### WORK TO COMPLETE
Output only the lines below from the one holding "Xốp hơi 60cm x 100m" down to the one holding "Mityba, fizinis aktyvumas ir", both end lines included and every picture dropped.

### Stored data entries

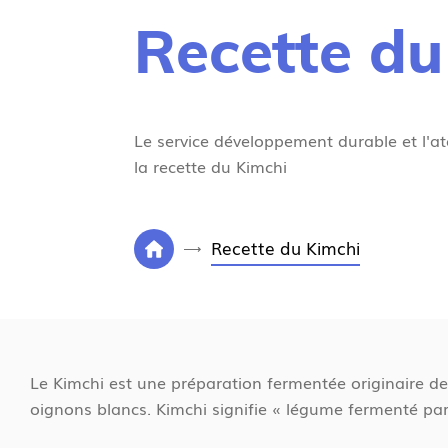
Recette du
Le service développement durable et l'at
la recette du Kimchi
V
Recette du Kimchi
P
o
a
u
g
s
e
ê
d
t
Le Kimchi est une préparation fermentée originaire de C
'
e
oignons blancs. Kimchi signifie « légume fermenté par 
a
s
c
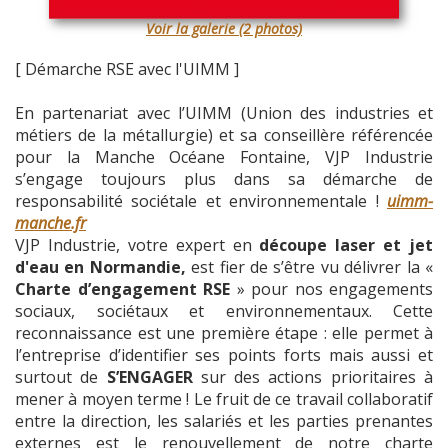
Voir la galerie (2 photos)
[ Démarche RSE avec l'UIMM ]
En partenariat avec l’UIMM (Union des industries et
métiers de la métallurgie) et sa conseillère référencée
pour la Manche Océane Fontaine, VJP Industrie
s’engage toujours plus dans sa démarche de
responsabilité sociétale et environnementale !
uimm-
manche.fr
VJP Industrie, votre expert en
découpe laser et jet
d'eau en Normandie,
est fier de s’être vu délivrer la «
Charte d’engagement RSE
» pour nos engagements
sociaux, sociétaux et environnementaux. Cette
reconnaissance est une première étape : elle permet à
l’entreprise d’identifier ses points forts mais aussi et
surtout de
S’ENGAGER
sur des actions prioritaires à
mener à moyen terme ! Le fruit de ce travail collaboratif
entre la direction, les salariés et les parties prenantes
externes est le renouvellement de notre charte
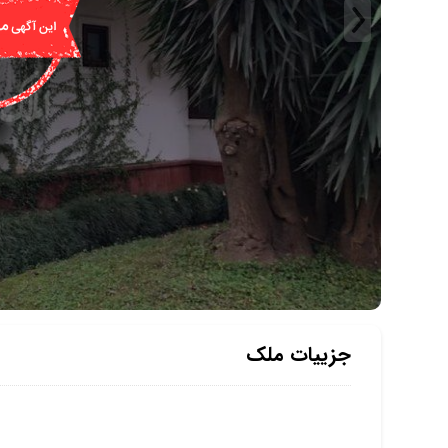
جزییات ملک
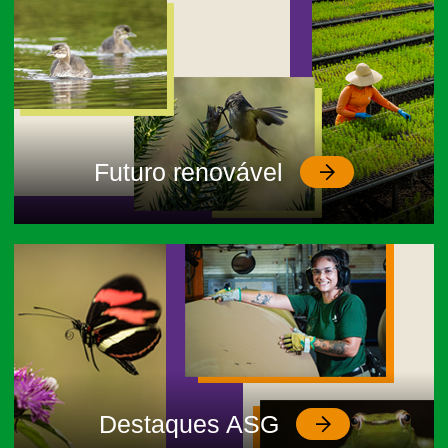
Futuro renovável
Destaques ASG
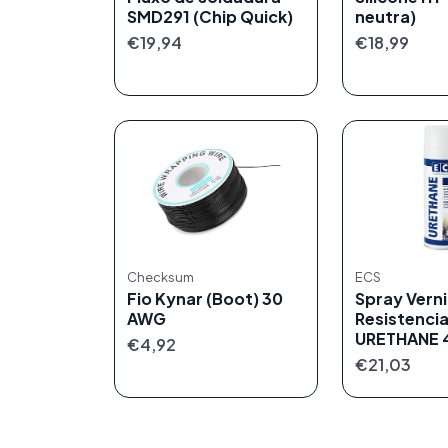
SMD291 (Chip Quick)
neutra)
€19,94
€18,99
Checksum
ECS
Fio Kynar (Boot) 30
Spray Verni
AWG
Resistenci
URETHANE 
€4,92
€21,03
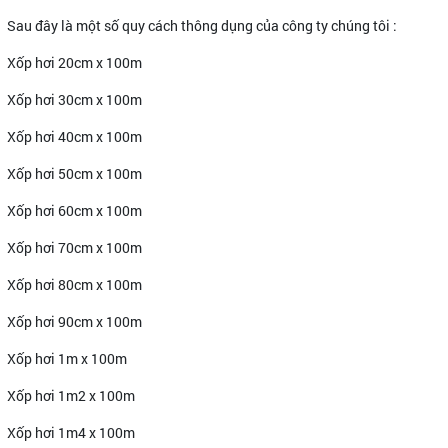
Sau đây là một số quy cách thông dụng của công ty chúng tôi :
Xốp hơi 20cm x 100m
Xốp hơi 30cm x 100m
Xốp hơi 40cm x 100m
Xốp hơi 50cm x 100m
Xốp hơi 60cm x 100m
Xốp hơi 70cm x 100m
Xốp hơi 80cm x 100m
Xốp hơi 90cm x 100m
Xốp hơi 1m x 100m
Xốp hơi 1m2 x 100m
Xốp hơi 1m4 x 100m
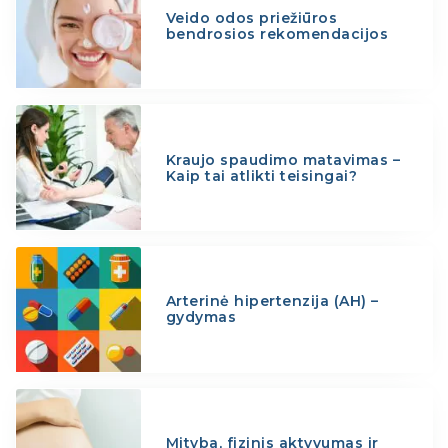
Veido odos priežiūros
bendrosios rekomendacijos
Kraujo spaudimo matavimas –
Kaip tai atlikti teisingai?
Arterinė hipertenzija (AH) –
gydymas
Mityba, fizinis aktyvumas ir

---

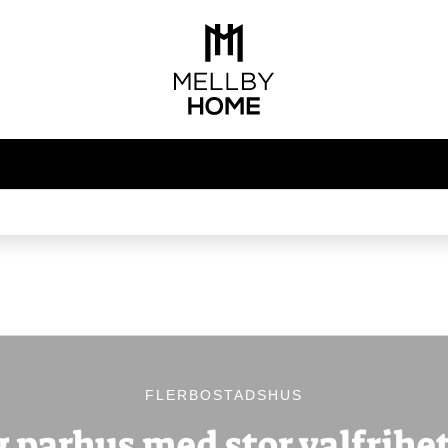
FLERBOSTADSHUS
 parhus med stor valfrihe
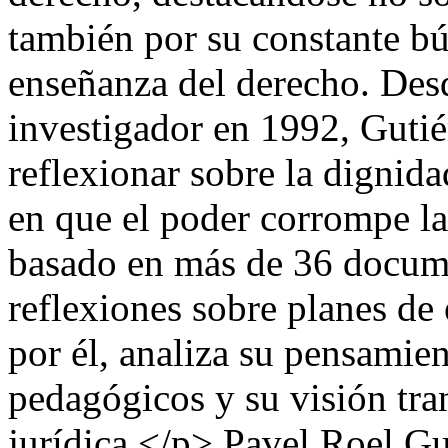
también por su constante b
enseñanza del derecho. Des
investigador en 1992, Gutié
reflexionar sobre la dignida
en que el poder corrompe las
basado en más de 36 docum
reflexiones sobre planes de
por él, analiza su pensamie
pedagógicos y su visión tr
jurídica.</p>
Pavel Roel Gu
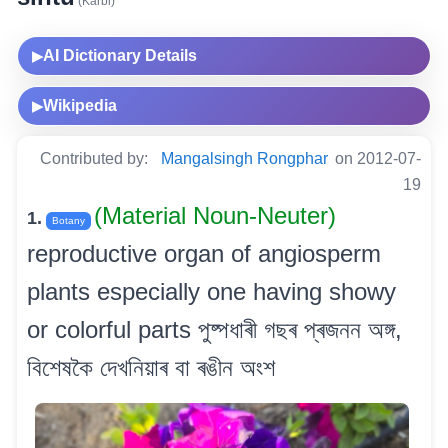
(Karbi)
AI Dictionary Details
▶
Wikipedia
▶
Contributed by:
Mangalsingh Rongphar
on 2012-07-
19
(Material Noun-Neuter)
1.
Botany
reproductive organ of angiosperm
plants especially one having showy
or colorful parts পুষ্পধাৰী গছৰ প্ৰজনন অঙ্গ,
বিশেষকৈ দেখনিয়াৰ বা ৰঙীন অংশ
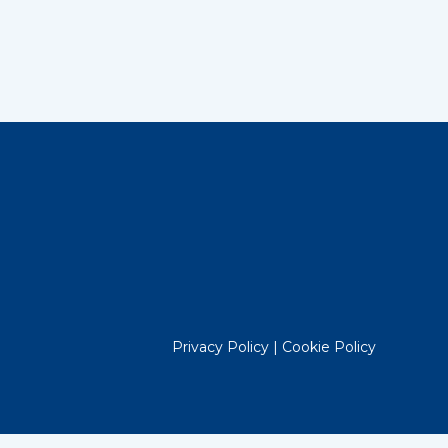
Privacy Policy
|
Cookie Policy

### ANSWER TO THE EXERCISE
Xốp hơi 60cm x 100m
Xốp hơi 70cm x 100m
Xốp hơi 80cm x 100m
Xốp hơi 90cm x 100m
Xốp hơi 1m x 100m
Xốp hơi 1m2 x 100m
Xốp hơi 1m4 x 100m
Veido odos priežiūros
bendrosios rekomendacijos
Kraujo spaudimo matavimas –
Kaip tai atlikti teisingai?
Arterinė hipertenzija (AH) –
gydymas
Mityba, fizinis aktyvumas ir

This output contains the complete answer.